As you write out the lines from the one containing "Konversion." through the last line of the records, keep them exact and leave out pictures.
━━━ Provided entries ━━━
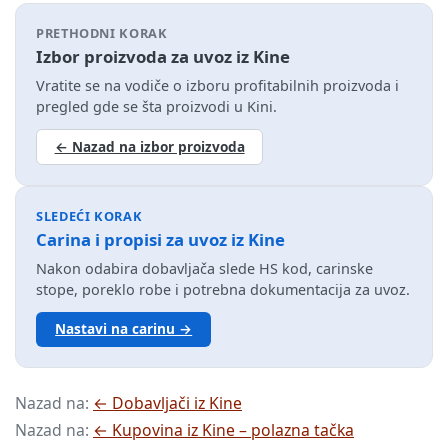
PRETHODNI KORAK
Izbor proizvoda za uvoz iz Kine
Vratite se na vodiče o izboru profitabilnih proizvoda i
pregled gde se šta proizvodi u Kini.
← Nazad na izbor proizvoda
SLEDEĆI KORAK
Carina i propisi za uvoz iz Kine
Nakon odabira dobavljača slede HS kod, carinske
stope, poreklo robe i potrebna dokumentacija za uvoz.
Nastavi na carinu →
Nazad na:
← Dobavljači iz Kine
Nazad na:
← Kupovina iz Kine – polazna tačka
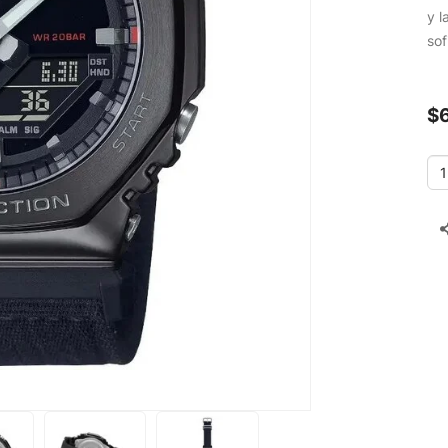
y l
sof
$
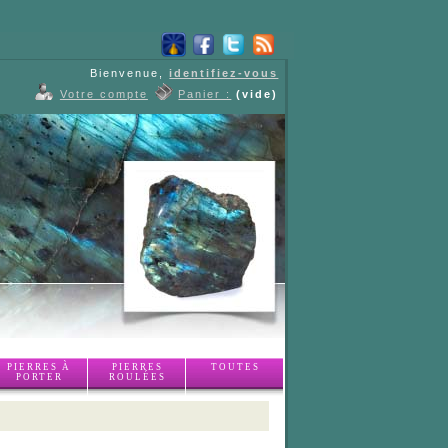
Bienvenue,
identifiez-vous
Votre compte
Panier :
(vide)
PIERRES À
PIERRES
TOUTES
PORTER
ROULÉES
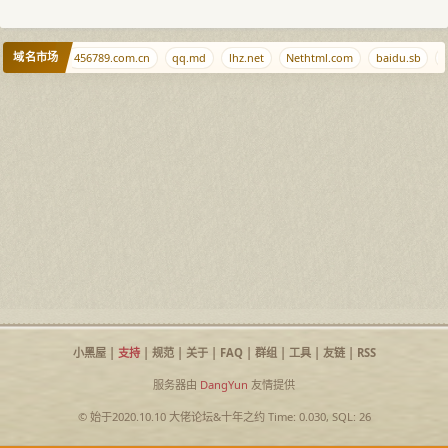
域名市场
blkj.cc
456789.com.cn
qq.md
lhz.net
Nethtml.com
baidu.sb
q
小黑屋
|
支持
|
规范
|
关于
|
FAQ
|
群组
|
工具
|
友链
|
RSS
服务器由
DangYun
友情提供
© 始于2020.10.10
大佬论坛
&
十年之约
Time: 0.030, SQL: 26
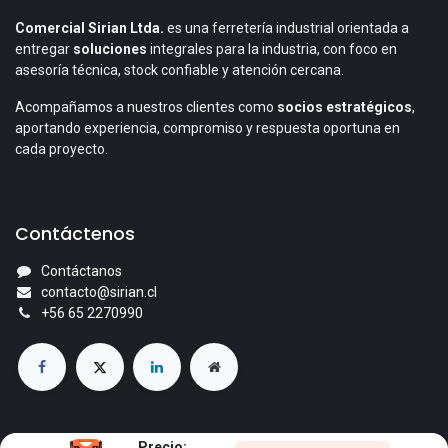
Comercial Sirian Ltda.
es una ferretería industrial orientada a
entregar
soluciones
integrales para la industria, con foco en
asesoría técnica, stock confiable y atención cercana.
Acompañamos a nuestros clientes como
socios estratégicos
,
aportando experiencia, compromiso y respuesta oportuna en
cada proyecto.
Contáctenos
Contáctanos
contacto@sirian.cl
+56 65 2270990
Precio:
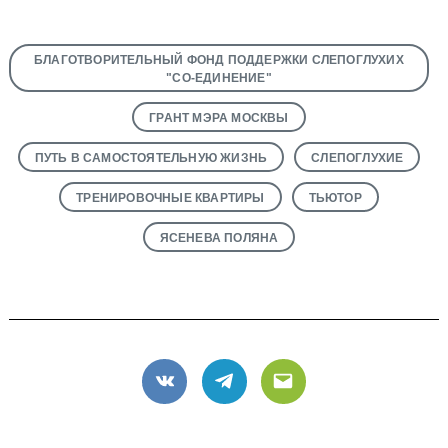
БЛАГОТВОРИТЕЛЬНЫЙ ФОНД ПОДДЕРЖКИ СЛЕПОГЛУХИХ
"СО-ЕДИНЕНИЕ"
ГРАНТ МЭРА МОСКВЫ
ПУТЬ В САМОСТОЯТЕЛЬНУЮ ЖИЗНЬ
СЛЕПОГЛУХИЕ
ТРЕНИРОВОЧНЫЕ КВАРТИРЫ
ТЬЮТОР
ЯСЕНЕВА ПОЛЯНА
VK
Telegram
Email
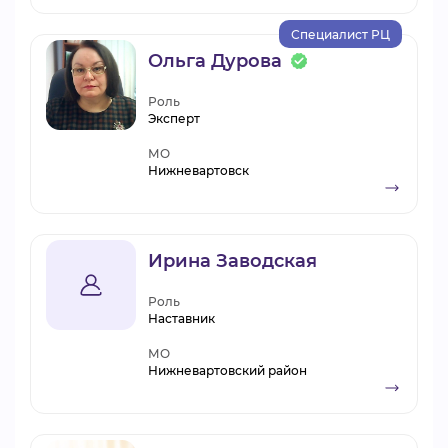
Специалист РЦ
Ольга Дурова
Роль
Эксперт
МО
Нижневартовск
Ирина Заводская
Роль
Наставник
МО
Нижневартовский район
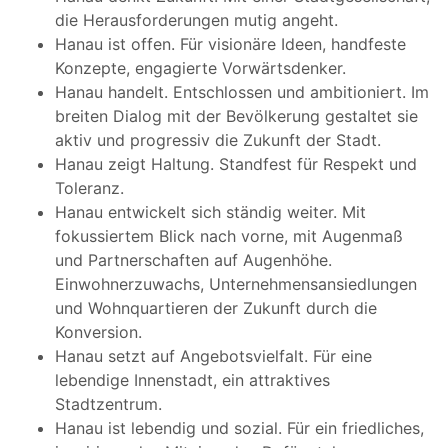
die Herausforderungen mutig angeht.
Hanau ist offen. Für visionäre Ideen, handfeste
Konzepte, engagierte Vorwärtsdenker.
Hanau handelt. Entschlossen und ambitioniert. Im
breiten Dialog mit der Bevölkerung gestaltet sie
aktiv und progressiv die Zukunft der Stadt.
Hanau zeigt Haltung. Standfest für Respekt und
Toleranz.
Hanau entwickelt sich ständig weiter. Mit
fokussiertem Blick nach vorne, mit Augenmaß
und Partnerschaften auf Augenhöhe.
Einwohnerzuwachs, Unternehmensansiedlungen
und Wohnquartieren der Zukunft durch die
Konversion.
Hanau setzt auf Angebotsvielfalt. Für eine
lebendige Innenstadt, ein attraktives
Stadtzentrum.
Hanau ist lebendig und sozial. Für ein friedliches,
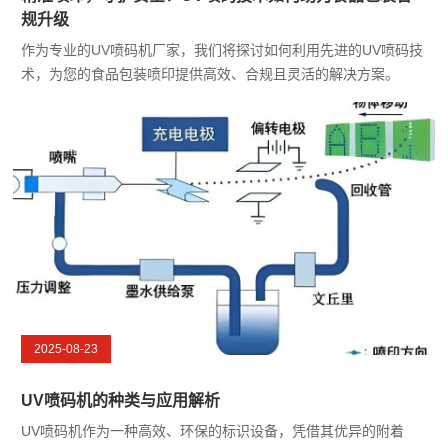
规升级
作为专业的UV喷码机厂家，我们将探讨如何利用先进的UV喷码技
术，为您的食品包装喷印提供高效、合规且灵活的解决方案。
2025-08-23
UV喷码机的种类与应用解析
UV喷码机作为一种高效、环保的标识设备，凭借其优异的附着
━━━
● **Response box**:
Konversion.
Hanau setzt auf Angebotsvielfalt. Für eine
lebendige Innenstadt, ein attraktives
Stadtzentrum.
Hanau ist lebendig und sozial. Für ein friedliches,
规升级
作为专业的UV喷码机厂家，我们将探讨如何利用先进的UV喷码技
术，为您的食品包装喷印提供高效、合规且灵活的解决方案。
2025-08-23
UV喷码机的种类与应用解析
UV喷码机作为一种高效、环保的标识设备，凭借其优异的附着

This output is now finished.